Berandasehat.di – Penyakit jantung bukan hanya dialami orang dewasa. Faktanya, anak-anak, bahkan bayi, juga bisa mengalami sakit jantung, yang dikenal dengan istilah penyakit jantung bawaan (PJB).
Menurut Dokter Spesialis Jantung dan Pembuluh Darah Subspesialis Kardiologi Pediatrik dan Penyakit Jantung Bawaan RS Pondok Indah, dr. Yovi Kurniawati, Sp. J.P, Subsp. K.Ped.P.J.B.(K), penyebab PJB belum diketahui secara pasti, bersifat multifaktoral, dipengaruhi banyak faktor yang saling berkaitan.
“Beberapa kondisi yang meningkatkan risiko antara lain kelainan kromosom, infeksi saat kehamilan, hingga penyakit tertentu pada ibu hamil. Salah satu yang paling sering dikaitkan adalah sindrom Down atau trisomi 21, meskipun tidak semua pasien penyakit jantung bawaan memiliki sindrom tertentu,” ujarnya di acara temu media yang dihelat RS Pondok Indah di Jakarta, baru-baru ini.
Lebih lanjut dr. Yovi menyampaikan, gejala penyakit jantung bawaan sangat beragam, ada yang muncul sejak lahir namun ada juga yang baru diketahui saat anak tumbuh besar atau bahkan dewasa. “Tanda yang perlu dicurigai antara lain berat badan sulit naik, mudah lelah saat menyusu, sering berkeringat, napas cepat, dan gangguan tumbuh kembang,” ujarnya.
Hal lain yang perlu diperhatikan adalah anak mengalami infeksi paru berulang seperti pneumonia. Saat anak menyusu juga bisa menjadi tanda ia mengalami masalah jantung. Pasalnya, aktivitas alami seperti menyusu pada bayi dengan kelainan jantung bisa menjadi hal berat. “Mereka sering berhenti karena sesak atau kelelahan,” terang dr. Yovi.

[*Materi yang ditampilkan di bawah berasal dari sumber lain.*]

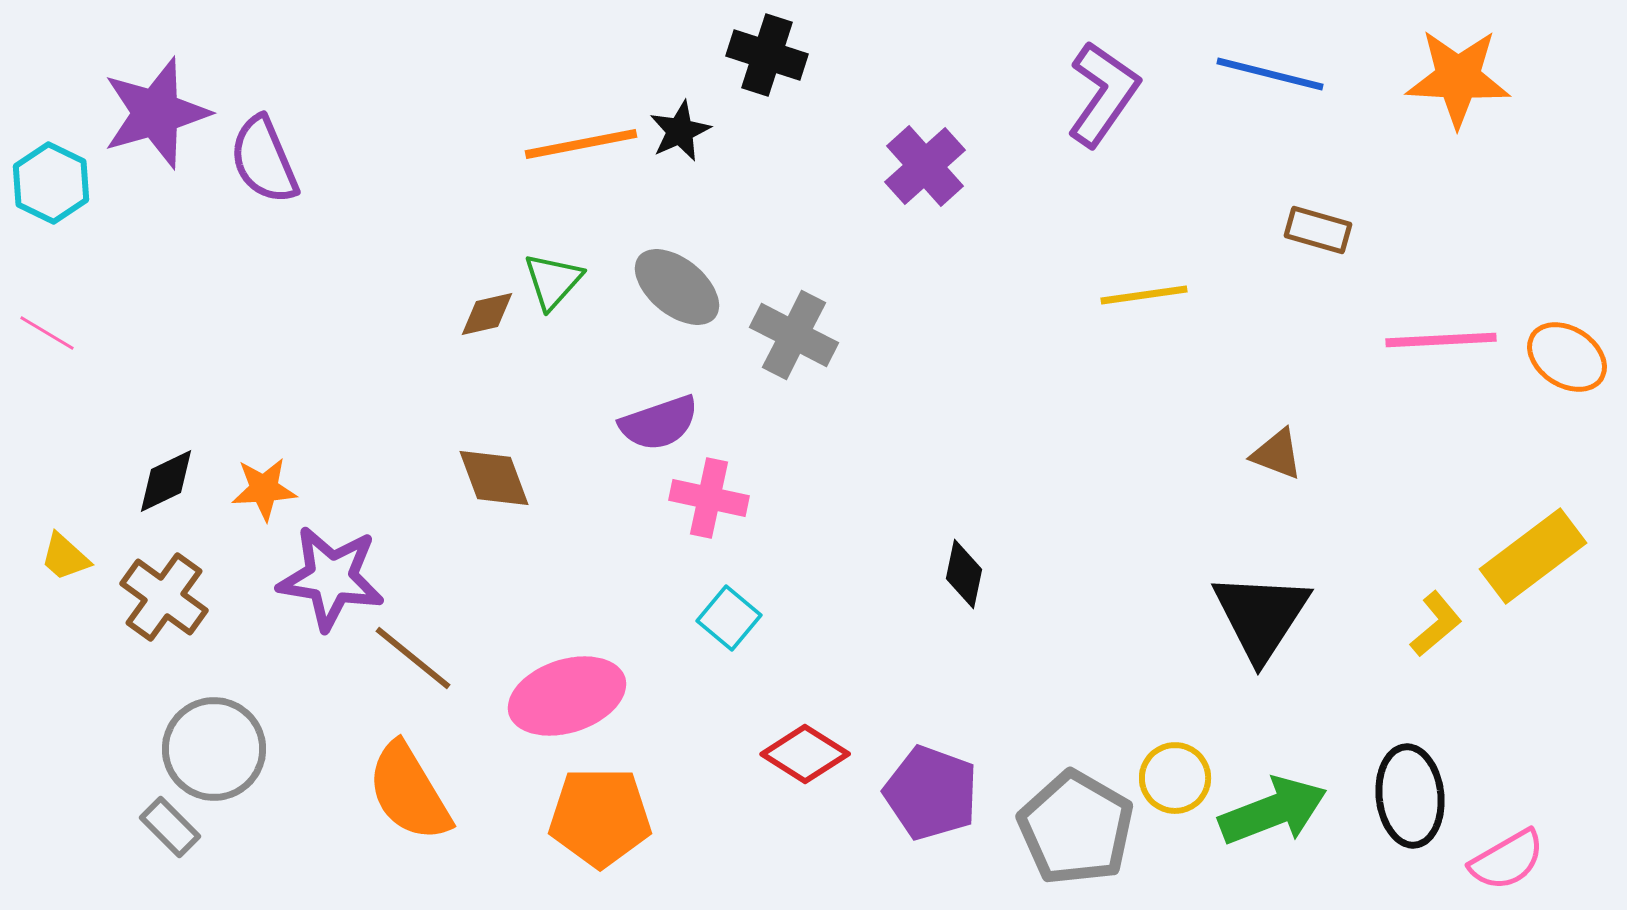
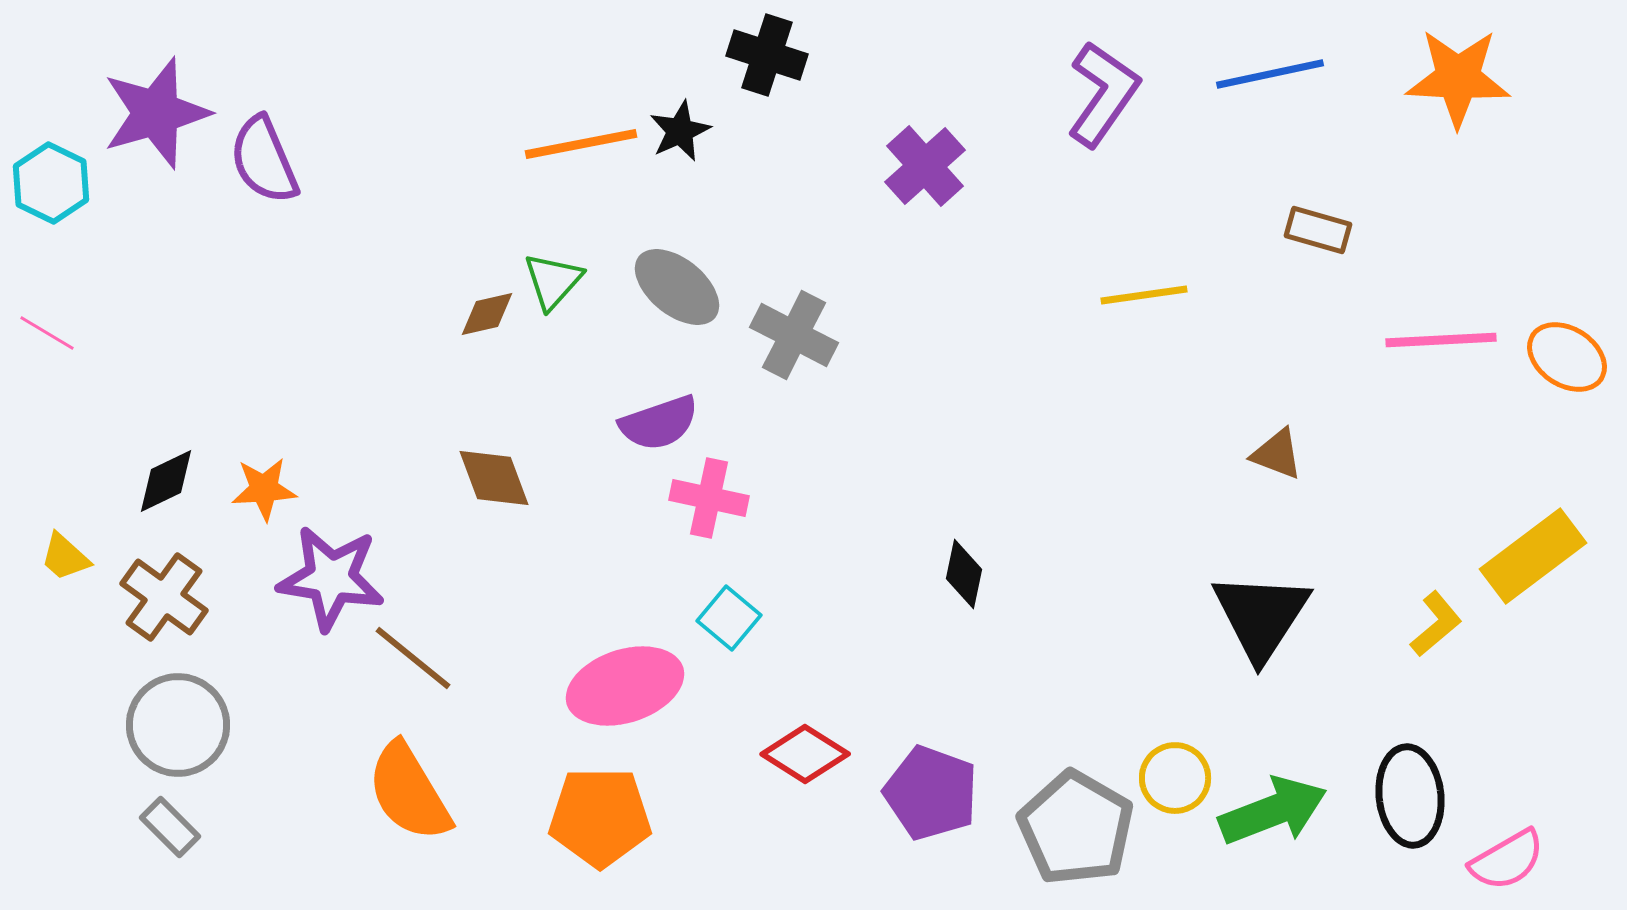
blue line at (1270, 74): rotated 26 degrees counterclockwise
pink ellipse at (567, 696): moved 58 px right, 10 px up
gray circle at (214, 749): moved 36 px left, 24 px up
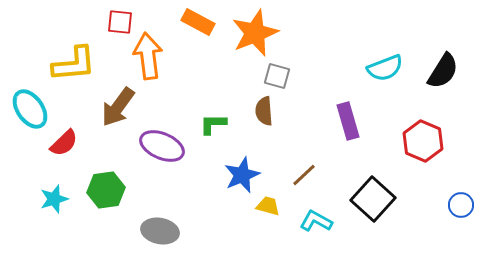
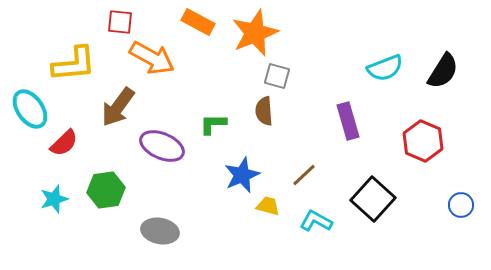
orange arrow: moved 4 px right, 2 px down; rotated 126 degrees clockwise
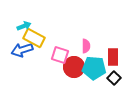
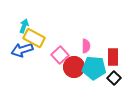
cyan arrow: rotated 48 degrees counterclockwise
pink square: rotated 30 degrees clockwise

Untuk kasus PJB sianotik (PJB biru), tanda yang mungkin muncul dan mudah dikenali adalah tubuh anak terlihat kebiruan terutama di area bibir, lidah, kuku, dan ujung jari.
Gejala lain yang tampak adalah anak memiliki clubbing finger (jari tabuh), kondisi medis di mana ujung jari tangan atau kaki membengkak, membesar, dan kuku melengkung ke bawah seperti kaca arloji, akibat kekurangan oksigen kronis.
Apabila anak sering jongkok setelah bermain juga perlu diwaspadai ia mengidap PJB.
Apabila muncul tanda keburuan mendadak bertambah berat disertai gelisah atau penurunan kesadaran, harus selekasnya dibawa ke rumah sakit. “Kondisi ini termasuk gawat darurat, hypoxic spell, dan harus segera mendapat pertolongan medis,” ujar dr. Yovi.
Spell hypoxia atau cyanotic spell merupakan kondisi gawat darurat berupa serangan penurunan oksigen secara drastis pada anak dengan PJB biru (seperti Tetralogy of Fallot), ditandai dengan kulit, bibir, dan kuku yang membiru secara tiba-tiba akibat aliran darah ke paru yang berkurang drastis
Tak PJB terdiagnosis pada masa kanak-kanak. Menurut dr. Yovi, cukup banyak pasien baru mengetahuinya saat dewasa, misalnya Atrial Septal Defect (ASD), yaitu lubang pada sekat antara serambi kanan dan kiri jantung, Ventricular Septal Defect (VSD), kelainan jantung bawaan berupa lubang pada sekat antara bilik kiri dan kanan jantung, dan Patent Ductus Arteriosus (PDA), terjadi karena pembuluh darah ductus arteriosus tetap terbuka setelah lahir, yang seharusnya menutup dalam 12–24 jam.
Bila tidak ditangani, kelainan ini dapat menimbulkan komplikasi serius seperti gagal jantung, hipertensi paru, hingga endokarditis. Karena itu, pasien juga perlu memperhatikan kesehatan gigi dan mulut, karena infeksi dari gigi berlubang dapat memicu infeksi pada jantung.
Menggunakan metode zero fluoroscopy, dokter dapat melakukan prosedur penutupan ASD, VSD, maupun PDA tanpa paparan sinar-X sama sekali. Sebagai gantinya, dokter menggunakan panduan ekokardiografi secara real-time, termasuk Transesophageal Echocardiography (TEE) yang dimasukkan melalui kerongkongan untuk gambaran yang lebih presisi.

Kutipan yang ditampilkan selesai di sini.